Bei der Heldenstaffel vor einem Jahr sind Sie sieben Kilometer gelaufen. Jetzt haben Sie wieder einen Marathon geschafft. Wie war das möglich, was ist da passiert?

Es ist so viel passiert. Das Erlebnis, mit der Heldenstaffel zu laufen, war einfach großartig. Alle Teilnehmer bekamen ein großes Maß an Wertschätzung und Aufmerksamkeit für Geleistetes. Ich glaube, das hat uns alle sehr stolz gemacht, und mir wurde erstmals richtig bewusst, was mir das Laufen eigentlich bedeutet hat. Mir blieb nicht verborgen, dass meine Mitstreiter weiter große sportliche und persönliche Ziele verfolgten. Und ich? Ich machte erst mal einen Termin beim Kardiologen, um zu erfragen, ob für mich ambitioniertes Laufen überhaupt wieder möglich ist. Die Untersuchungen ergaben grünes Licht und so gab es für mich kein Halten mehr. Ich entschied mich, erst am Berliner Halbmarathon im April und dann am Marathon im September teilzunehmen. Für mich ging es im November vergangenen Jahres praktisch bei null wieder los. Ich bin heute noch erschrocken, wie schnell einmal erlangte Leistungsfähigkeit den Bach runtergehen kann. Ich war damals alles, nur kein Läufer mehr. Unter professioneller Anleitung gelang es mir, ganz behutsam wieder ins Laufen zu kommen. All die Jahre zuvor stoppelte ich mir, mehr schlecht als recht, irgendwie Trainingspläne zusammen, die nicht wirklich meinem Leistungsniveau entsprachen. Stabi-Training, Koordination, Lauf-Abc und gezieltes Krafttraining hatte ich gar nicht im Programm. Das abwechslungsreiche Training individuell oder Samstag mit der Mannschaft macht riesigen Spaß. Erfolge und Misserfolge werden geteilt und die Unterstützung untereinander sucht seinesgleichen. Das möchte ich nicht mehr missen.

Wie ging es Ihnen, als Sie in Berlin über die Ziellinie des Marathons liefen?

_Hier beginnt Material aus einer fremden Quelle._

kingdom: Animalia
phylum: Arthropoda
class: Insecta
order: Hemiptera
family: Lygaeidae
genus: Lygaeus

In diesem Jahr war es etwas ganz Besonderes, weil ich ein Comeback auf die Marathonstrecke für mich bereits ausgeschlossen hatte. Sicher, mein erster Zieleinlauf damals nach einem Jahr Abstinenz hat sich bei mir eingebrannt. Ich habe, genau wie beim ersten Mal, geheult vor Freude. Ein Jahr diszipliniertes Training hat sich auch dank der Unterstützung vieler richtig gelohnt. Mein Ziel war es, unter die fünf Stunden zu kommen, und es hat tatsächlich geklappt. Verrückt, ich war sogar etwas schneller als beim ersten vor zehn Jahren. Noch schöner war es allerdings, die Freude mit so vielen teilen zu können. Das Lob vom Trainer steht da ziemlich an erster Stelle. Ihn nicht enttäuscht zu haben, macht mich sehr glücklich.

Gab es Durststrecken, Rückschläge, Krisen innerhalb des vergangenen Jahres, bei deren Bewältigung Ihnen das Laufen helfen konnte?

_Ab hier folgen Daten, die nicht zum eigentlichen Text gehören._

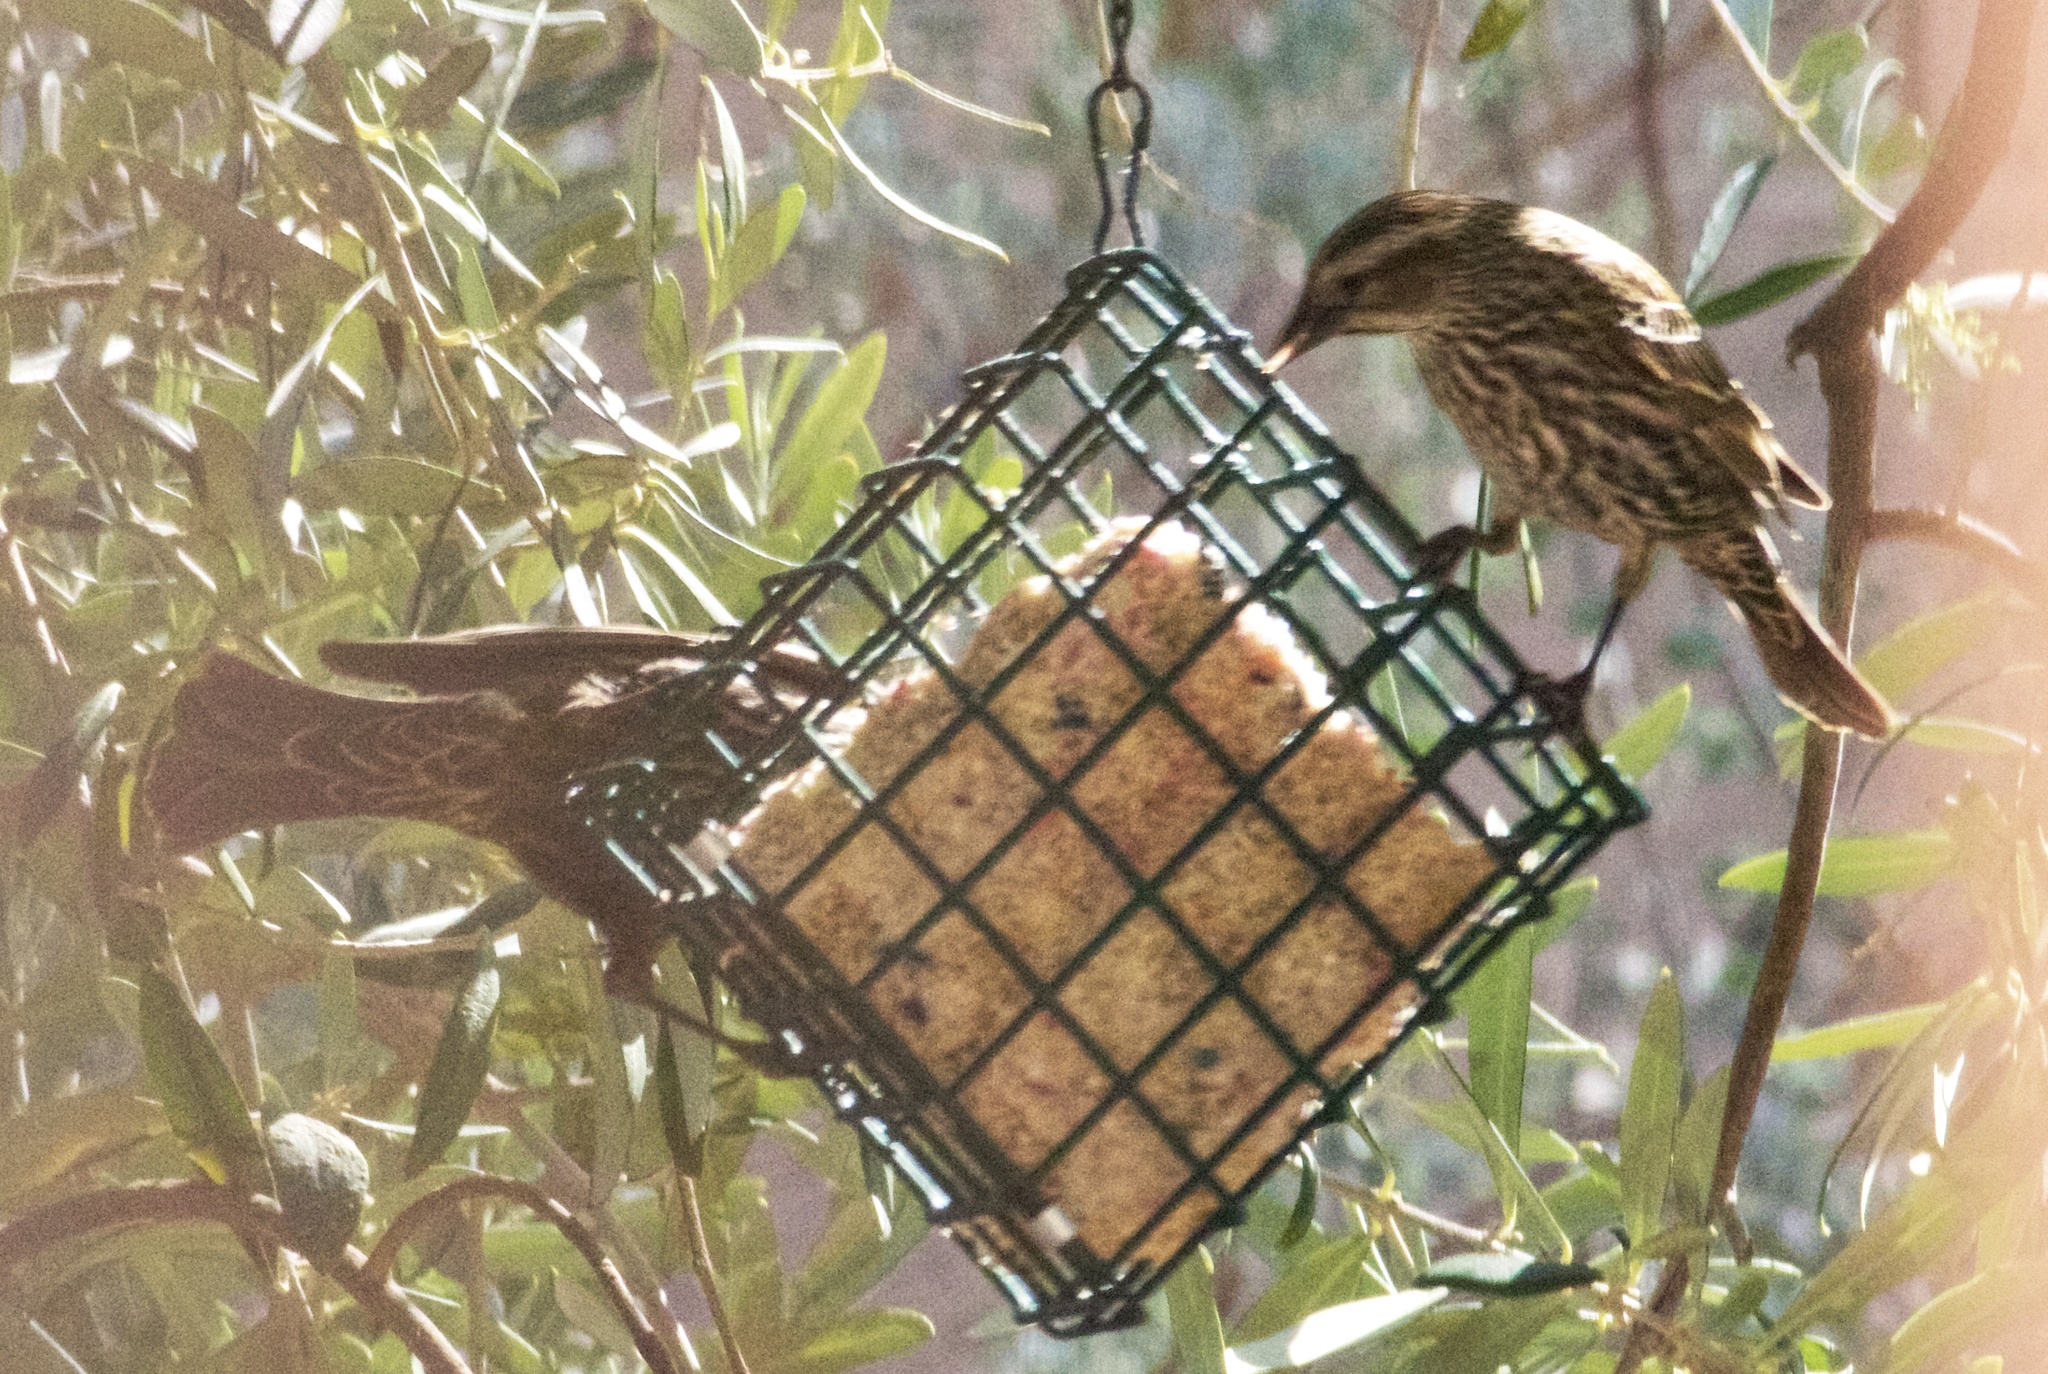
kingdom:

Ja, die gab es. Es ist jetzt schon einige Monate her, als es einem mir sehr nahe stehenden Menschen gesundheitlich sehr schlecht ging. Ich musste um sein Leben bangen. Die Ohnmacht, nicht mal ansatzweise helfen zu können, machte mir über Wochen und Monate sehr zu schaffen. Das Laufen half mir ungemein, diese Situation zu ertragen und zu verarbeiten. Und es waren wirkliche Freunde da, die ich in diesem Jahr durch die Heldenstaffel kennengelernt habe, die mir ein offenes Ohr schenkten. Es hat sich alles zum Guten gewendet.

Wie geht es weiter? Was gibt es für Sie nach einem Marathon?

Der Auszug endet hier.